Even though Robin and Nena loved one another very much, even though robin knew Nena would never hurt her, and even though Robin escaped without injury I guess her subconscious was alarmed enough to know she could have been badly hurt.  The puking was over quickly.  A few tears of relief followed by many nose pats and soft words to comfort Nena.
  Larry and I tried to act as if it was not a big deal.  We didn’t want Robin to feel intimidated or lose her love of riding.  We turned our attention to the Model A body in the garage.  After a couple minutes we noticed Robin as she was swinging her leg over the saddle.  I called out to Robin telling her to be careful.  As she rode away I heard, “Okay, how long till dinner?”  
Dinner was about two hours later.  Robin took Nena for a long ride ending her afternoon brushing Nena and cleaning her hooves.  When she joined us in the kitchen the first thing she said was, “Nena’s just fine.”  After dinner, while everyone else was playing, Robin went back to sit and talk with Nena.  I honestly think Robin was trying to convince Nena she wasn’t mad at her for falling.  She didn’t want Nena’s feelings to be hurt!

Wednesday, July 11, 2012

Book Entry 161: 1983 Adam, Robin, and 4H

           Adam and Robin were in 4H for a couple years.  We thought it would be a good lesson to own, take care of, and show their horses.  We found a great little 4H club with a couple great leaders.  They taught the kids all the fundamentals of caring for and competing with their animals. 
          For the Christmas Parade all the kids decorated their horses by braiding their manes and tails.  They had matching saddle blankets, red bows on the tails, and bells woven into their mane braids.  It was lots of fun.  None of the kids had trouble controlling their animals and everyone successfully finished the parade.  When the kids were taking the saddles off the horses and loading them for the ride home a man dressed like a cowboy came up to us half-way scolding the kids telling them they should never tie bells to a horse.  He said they would surely be uncontrollable.  I always thought that was funny since it was at the end of the parade and the kids, as well as the horses, had finished the parade without a problem.
          We also took Adam and Robin to some gymkhana events where they, along with their horses, would compete with kids from other clubs.  Our leader insisted our kids do all the work.  They had to load and unload their own horse, they had to groom and saddle their own horse, they had to scrape the manure out of the horse shoes themselves, and they had to warm up and ride their own horse. 
Our horses were pets not thoroughbreds.  Our kids loved their horses.

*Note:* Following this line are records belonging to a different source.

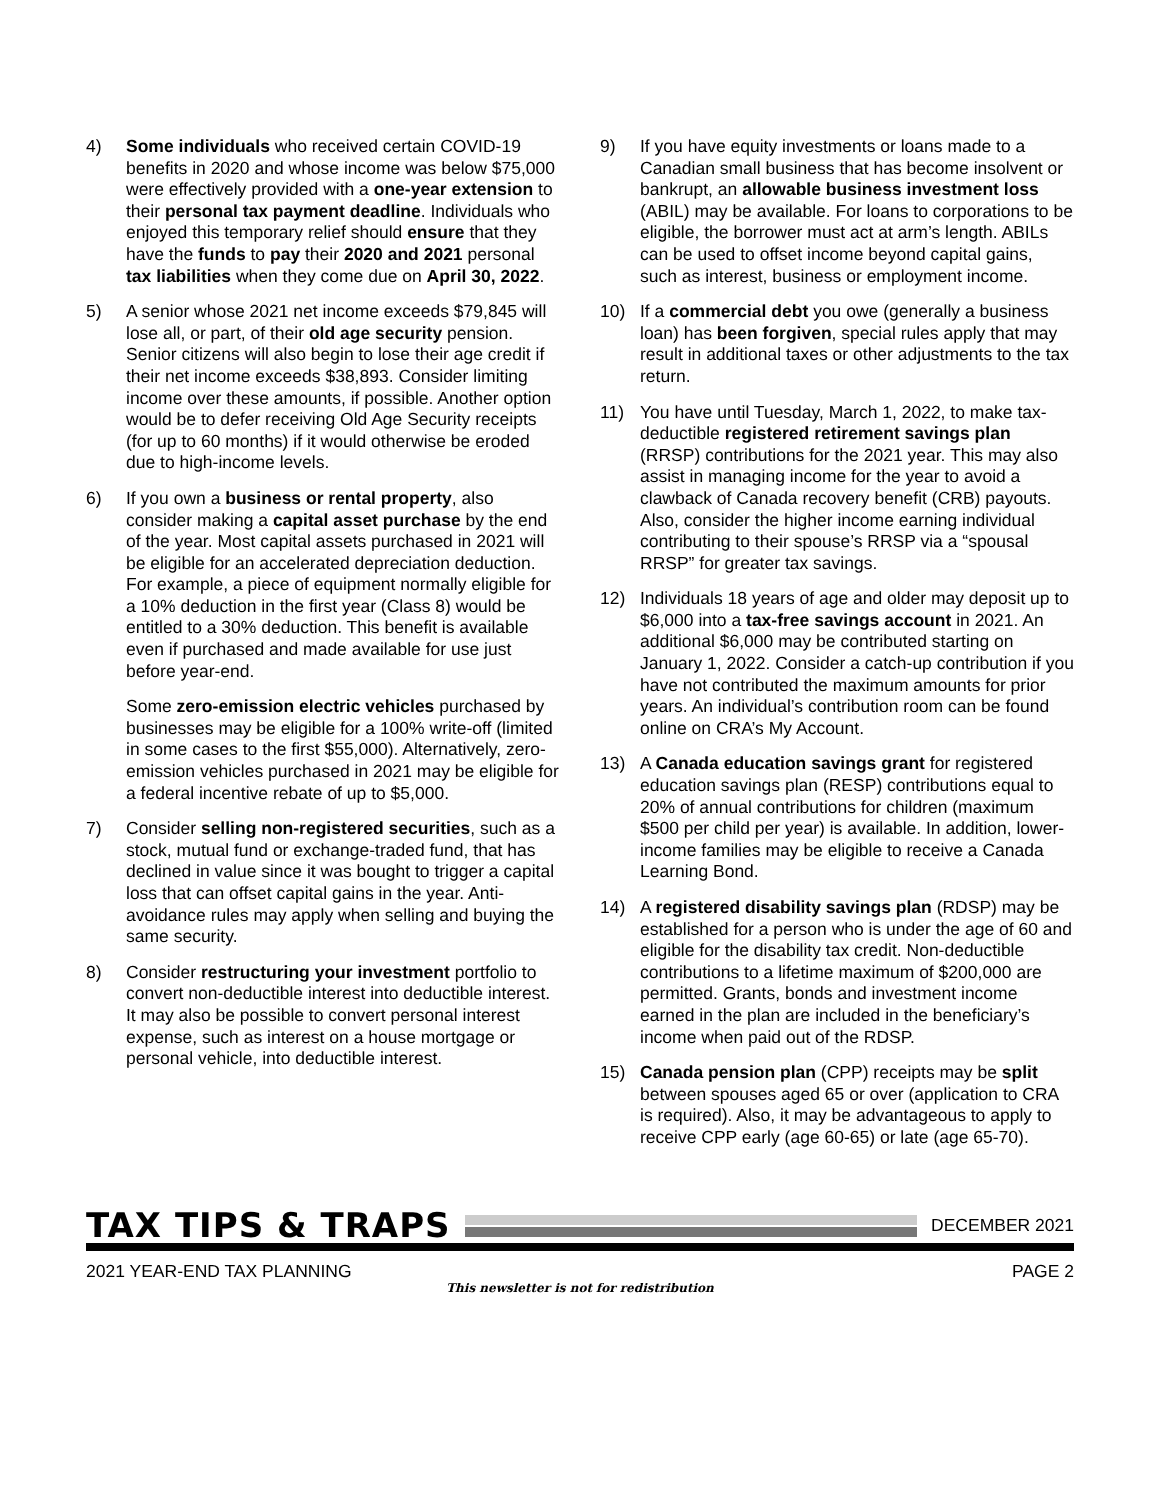4) Some individuals who received certain COVID-19 benefits in 2020 and whose income was below $75,000 were effectively provided with a one-year extension to their personal tax payment deadline. Individuals who enjoyed this temporary relief should ensure that they have the funds to pay their 2020 and 2021 personal tax liabilities when they come due on April 30, 2022.
5) A senior whose 2021 net income exceeds $79,845 will lose all, or part, of their old age security pension. Senior citizens will also begin to lose their age credit if their net income exceeds $38,893. Consider limiting income over these amounts, if possible. Another option would be to defer receiving Old Age Security receipts (for up to 60 months) if it would otherwise be eroded due to high-income levels.
6) If you own a business or rental property, also consider making a capital asset purchase by the end of the year. Most capital assets purchased in 2021 will be eligible for an accelerated depreciation deduction. For example, a piece of equipment normally eligible for a 10% deduction in the first year (Class 8) would be entitled to a 30% deduction. This benefit is available even if purchased and made available for use just before year-end.
Some zero-emission electric vehicles purchased by businesses may be eligible for a 100% write-off (limited in some cases to the first $55,000). Alternatively, zero-emission vehicles purchased in 2021 may be eligible for a federal incentive rebate of up to $5,000.
7) Consider selling non-registered securities, such as a stock, mutual fund or exchange-traded fund, that has declined in value since it was bought to trigger a capital loss that can offset capital gains in the year. Anti-avoidance rules may apply when selling and buying the same security.
8) Consider restructuring your investment portfolio to convert non-deductible interest into deductible interest. It may also be possible to convert personal interest expense, such as interest on a house mortgage or personal vehicle, into deductible interest.
9) If you have equity investments or loans made to a Canadian small business that has become insolvent or bankrupt, an allowable business investment loss (ABIL) may be available. For loans to corporations to be eligible, the borrower must act at arm’s length. ABILs can be used to offset income beyond capital gains, such as interest, business or employment income.
10) If a commercial debt you owe (generally a business loan) has been forgiven, special rules apply that may result in additional taxes or other adjustments to the tax return.
11) You have until Tuesday, March 1, 2022, to make tax-deductible registered retirement savings plan (RRSP) contributions for the 2021 year. This may also assist in managing income for the year to avoid a clawback of Canada recovery benefit (CRB) payouts. Also, consider the higher income earning individual contributing to their spouse’s RRSP via a “spousal RRSP” for greater tax savings.
12) Individuals 18 years of age and older may deposit up to $6,000 into a tax-free savings account in 2021. An additional $6,000 may be contributed starting on January 1, 2022. Consider a catch-up contribution if you have not contributed the maximum amounts for prior years. An individual’s contribution room can be found online on CRA’s My Account.
13) A Canada education savings grant for registered education savings plan (RESP) contributions equal to 20% of annual contributions for children (maximum $500 per child per year) is available. In addition, lower-income families may be eligible to receive a Canada Learning Bond.
14) A registered disability savings plan (RDSP) may be established for a person who is under the age of 60 and eligible for the disability tax credit. Non-deductible contributions to a lifetime maximum of $200,000 are permitted. Grants, bonds and investment income earned in the plan are included in the beneficiary’s income when paid out of the RDSP.
15) Canada pension plan (CPP) receipts may be split between spouses aged 65 or over (application to CRA is required). Also, it may be advantageous to apply to receive CPP early (age 60-65) or late (age 65-70).
TAX TIPS & TRAPS
DECEMBER 2021
2021 YEAR-END TAX PLANNING PAGE 2
This newsletter is not for redistribution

Unfortunately they competed with kids who did nothing but show up at the edge of the ring when their animals were prepped and ready.  They’d mount their animal, compete, and dismount handing the reigns to either a parent or someone who worked for their parent. 

   Fortunately our kids learned a lot in 4H about animal care, unfortunately they also learned sometimes people who cheat also win.  It was very discouraging to me to watch them compete in such an unfair setting.  Even so, they did each manage to win a few ribbons during those years.